Usp37

Cellular extracts were generated in EBC lysis buffer (50 mM Tris (pH8.0), 120 mM NaCl, 0.5% Nonidet P-40, 1 mM DTT, and protease and phosphatase inhibitor tablets) (Thermo Fisher USA). Protein concentration was quantified by Pierce BCA assay (Thermo Fisher, USA), and samples were prepared by boiling them in Laemmli buffer for 5 min. Equal amounts of whole cell lysates were resolved by hand-cast SDS-PAGE and transferred to PVDF membranes (Millipore). All blocking and primary antibody steps were performed in 5% BSA diluted in TBST (137 mM NaCl, 2.7 mM KCl, 25 mM Tris pH 7.4, 1% Tween-20).

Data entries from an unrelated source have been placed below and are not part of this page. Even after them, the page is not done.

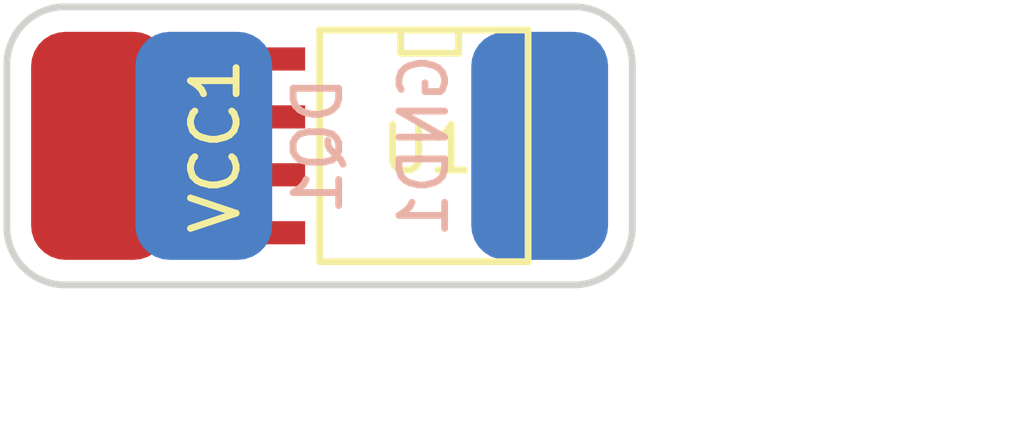
<source format=kicad_pcb>
(kicad_pcb (version 20171130) (host pcbnew 5.0.1-33cea8e~68~ubuntu18.04.1)

  (general
    (thickness 1.6)
    (drawings 10)
    (tracks 0)
    (zones 0)
    (modules 4)
    (nets 1)
  )

  (page A4)
  (layers
    (0 F.Cu signal)
    (31 B.Cu signal)
    (32 B.Adhes user)
    (33 F.Adhes user)
    (34 B.Paste user)
    (35 F.Paste user)
    (36 B.SilkS user)
    (37 F.SilkS user)
    (38 B.Mask user)
    (39 F.Mask user)
    (40 Dwgs.User user)
    (41 Cmts.User user)
    (42 Eco1.User user)
    (43 Eco2.User user)
    (44 Edge.Cuts user)
    (45 Margin user)
    (46 B.CrtYd user)
    (47 F.CrtYd user)
    (48 B.Fab user)
    (49 F.Fab user)
  )

  (setup
    (last_trace_width 0.25)
    (trace_clearance 0.2)
    (zone_clearance 0.508)
    (zone_45_only no)
    (trace_min 0.2)
    (segment_width 0.2)
    (edge_width 0.15)
    (via_size 0.8)
    (via_drill 0.4)
    (via_min_size 0.4)
    (via_min_drill 0.3)
    (uvia_size 0.3)
    (uvia_drill 0.1)
    (uvias_allowed no)
    (uvia_min_size 0.2)
    (uvia_min_drill 0.1)
    (pcb_text_width 0.3)
    (pcb_text_size 1.5 1.5)
    (mod_edge_width 0.15)
    (mod_text_size 1 1)
    (mod_text_width 0.15)
    (pad_size 5 3)
    (pad_drill 0)
    (pad_to_mask_clearance 0.051)
    (solder_mask_min_width 0.25)
    (aux_axis_origin 0 0)
    (visible_elements FFFFFF7F)
    (pcbplotparams
      (layerselection 0x010fc_ffffffff)
      (usegerberextensions false)
      (usegerberattributes false)
      (usegerberadvancedattributes false)
      (creategerberjobfile false)
      (excludeedgelayer true)
      (linewidth 0.100000)
      (plotframeref false)
      (viasonmask false)
      (mode 1)
      (useauxorigin false)
      (hpglpennumber 1)
      (hpglpenspeed 20)
      (hpglpendiameter 15.000000)
      (psnegative false)
      (psa4output false)
      (plotreference true)
      (plotvalue true)
      (plotinvisibletext false)
      (padsonsilk false)
      (subtractmaskfromsilk false)
      (outputformat 1)
      (mirror false)
      (drillshape 1)
      (scaleselection 1)
      (outputdirectory ""))
  )

  (net 0 "")

  (net_class Default "This is the default net class."
    (clearance 0.2)
    (trace_width 0.25)
    (via_dia 0.8)
    (via_drill 0.4)
    (uvia_dia 0.3)
    (uvia_drill 0.1)
  )

  (module "kicad-gfa local:SOIC-8-N" (layer F.Cu) (tedit 568BC9FB) (tstamp 5BF40E0C)
    (at 100.076 100.076 270)
    (descr "Module Narrow CMS SOJ 8 pins large")
    (tags "CMS SOJ")
    (path /5BF2C05C)
    (attr smd)
    (fp_text reference U1 (at 0.076 -0.076) (layer F.SilkS)
      (effects (font (size 1 1) (thickness 0.15)))
    )
    (fp_text value DS18B20Z (at 0 1.27 270) (layer F.Fab) hide
      (effects (font (size 1 1) (thickness 0.15)))
    )
    (fp_line (start -2.54 -2.286) (end 2.54 -2.286) (layer F.SilkS) (width 0.15))
    (fp_line (start 2.54 -2.286) (end 2.54 2.286) (layer F.SilkS) (width 0.15))
    (fp_line (start 2.54 2.286) (end -2.54 2.286) (layer F.SilkS) (width 0.15))
    (fp_line (start -2.54 2.286) (end -2.54 -2.286) (layer F.SilkS) (width 0.15))
    (fp_line (start -2.54 -0.762) (end -2.032 -0.762) (layer F.SilkS) (width 0.15))
    (fp_line (start -2.032 -0.762) (end -2.032 0.508) (layer F.SilkS) (width 0.15))
    (fp_line (start -2.032 0.508) (end -2.54 0.508) (layer F.SilkS) (width 0.15))
    (pad 8 smd rect (at -1.905 -3.175 270) (size 0.508 1.143) (layers F.Cu F.Paste F.Mask))
    (pad 7 smd rect (at -0.635 -3.175 270) (size 0.508 1.143) (layers F.Cu F.Paste F.Mask))
    (pad 6 smd rect (at 0.635 -3.175 270) (size 0.508 1.143) (layers F.Cu F.Paste F.Mask))
    (pad 5 smd rect (at 1.905 -3.175 270) (size 0.508 1.143) (layers F.Cu F.Paste F.Mask))
    (pad 4 smd rect (at 1.905 3.175 270) (size 0.508 1.143) (layers F.Cu F.Paste F.Mask))
    (pad 3 smd rect (at 0.635 3.175 270) (size 0.508 1.143) (layers F.Cu F.Paste F.Mask))
    (pad 2 smd rect (at -0.635 3.175 270) (size 0.508 1.143) (layers F.Cu F.Paste F.Mask))
    (pad 1 smd rect (at -1.905 3.175 270) (size 0.508 1.143) (layers F.Cu F.Paste F.Mask))
    (model SMD_Packages.3dshapes/SOIC-8-N.wrl
      (at (xyz 0 0 0))
      (scale (xyz 0.5 0.38 0.5))
      (rotate (xyz 0 0 0))
    )
  )

  (module project_footprints:PAD (layer B.Cu) (tedit 5BF40F5C) (tstamp 5BF41027)
    (at 95.25 100.076 90)
    (path /5BF2C592)
    (attr smd)
    (fp_text reference DQ1 (at 0 2.504 -90) (layer B.SilkS)
      (effects (font (size 1 1) (thickness 0.15)) (justify mirror))
    )
    (fp_text value Pad (at 0 2.54 90) (layer B.Fab) hide
      (effects (font (size 1 1) (thickness 0.15)) (justify mirror))
    )
    (pad "" smd roundrect (at 0 0 90) (size 5 3) (layers B.Cu B.Paste B.Mask) (roundrect_rratio 0.25))
  )

  (module project_footprints:PAD (layer B.Cu) (tedit 5BF41046) (tstamp 5BF40D78)
    (at 102.616 100.076 90)
    (path /5BF2C61E)
    (attr smd)
    (fp_text reference GND1 (at 0 -2.54 90) (layer B.SilkS)
      (effects (font (size 1 1) (thickness 0.15)) (justify mirror))
    )
    (fp_text value Pad (at 0 2.54 90) (layer B.Fab) hide
      (effects (font (size 1 1) (thickness 0.15)) (justify mirror))
    )
    (pad "" smd roundrect (at 0 0 90) (size 5 3) (layers B.Cu B.Paste B.Mask) (roundrect_rratio 0.25))
  )

  (module project_footprints:PAD (layer F.Cu) (tedit 5BF4074D) (tstamp 5BF40E4C)
    (at 92.964 100.076 90)
    (path /5BF2C5C0)
    (attr smd)
    (fp_text reference VCC1 (at 0 2.54 90) (layer F.SilkS)
      (effects (font (size 1 1) (thickness 0.15)))
    )
    (fp_text value Pad (at 0 -2.54 90) (layer F.Fab) hide
      (effects (font (size 1 1) (thickness 0.15)))
    )
    (pad "" smd roundrect (at 0 0 90) (size 5 3) (layers F.Cu F.Paste F.Mask) (roundrect_rratio 0.25))
  )

  (dimension 6.096 (width 0.3) (layer Dwgs.User)
    (gr_text "6.096 mm" (at 111.32 100.076 270) (layer Dwgs.User)
      (effects (font (size 1.5 1.5) (thickness 0.3)))
    )
    (feature1 (pts (xy 101.854 103.124) (xy 109.806421 103.124)))
    (feature2 (pts (xy 101.854 97.028) (xy 109.806421 97.028)))
    (crossbar (pts (xy 109.22 97.028) (xy 109.22 103.124)))
    (arrow1a (pts (xy 109.22 103.124) (xy 108.633579 101.997496)))
    (arrow1b (pts (xy 109.22 103.124) (xy 109.806421 101.997496)))
    (arrow2a (pts (xy 109.22 97.028) (xy 108.633579 98.154504)))
    (arrow2b (pts (xy 109.22 97.028) (xy 109.806421 98.154504)))
  )
  (dimension 13.716 (width 0.3) (layer Dwgs.User)
    (gr_text "13.716 mm" (at 97.79 108.018) (layer Dwgs.User)
      (effects (font (size 1.5 1.5) (thickness 0.3)))
    )
    (feature1 (pts (xy 104.648 101.092) (xy 104.648 106.504421)))
    (feature2 (pts (xy 90.932 101.092) (xy 90.932 106.504421)))
    (crossbar (pts (xy 90.932 105.918) (xy 104.648 105.918)))
    (arrow1a (pts (xy 104.648 105.918) (xy 103.521496 106.504421)))
    (arrow1b (pts (xy 104.648 105.918) (xy 103.521496 105.331579)))
    (arrow2a (pts (xy 90.932 105.918) (xy 92.058504 106.504421)))
    (arrow2b (pts (xy 90.932 105.918) (xy 92.058504 105.331579)))
  )
  (gr_line (start 90.932 98.298) (end 90.932 101.854) (layer Edge.Cuts) (width 0.15))
  (gr_line (start 104.648 98.298) (end 104.648 101.854) (layer Edge.Cuts) (width 0.15))
  (gr_line (start 103.378 103.124) (end 92.202 103.124) (layer Edge.Cuts) (width 0.15))
  (gr_line (start 103.378 97.028) (end 92.202 97.028) (layer Edge.Cuts) (width 0.15))
  (gr_arc (start 103.378 98.298) (end 104.648 98.298) (angle -90) (layer Edge.Cuts) (width 0.15) (tstamp 5BF40C2C))
  (gr_arc (start 103.378 101.854) (end 103.378 103.124) (angle -90) (layer Edge.Cuts) (width 0.15) (tstamp 5BF40C1A))
  (gr_arc (start 92.202 101.854) (end 90.932 101.854) (angle -90) (layer Edge.Cuts) (width 0.15) (tstamp 5BF40BD9))
  (gr_arc (start 92.202 98.298) (end 92.202 97.028) (angle -90) (layer Edge.Cuts) (width 0.15))

)

</source>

All primary antibody incubations were performed with shaking at 4℃ overnight. After the transfer of the separated proteins to PVDF membranes, the membranes were probed with the following primary antibodies: USP37 (dilution 1:1000; Elabsciences), β -actin (dilution 1:10,000; Sigma, MO, USA), γ-H2AX (at dilution 1:1000; from Santa Cruz). After overnight incubation, membranes were extensively washed and then incubated with either secondary goat anti-mouse/rabbit HRP-conjugated antibodies (Cell signalling technology). Separated protein bands were visualized using chemiluminescence HRP substrate (Bio-Rad, CA, USA), and the membranes were imaged and analyzed using the Chemi Doc™ imaging system from Bio-Rad (CA, USA).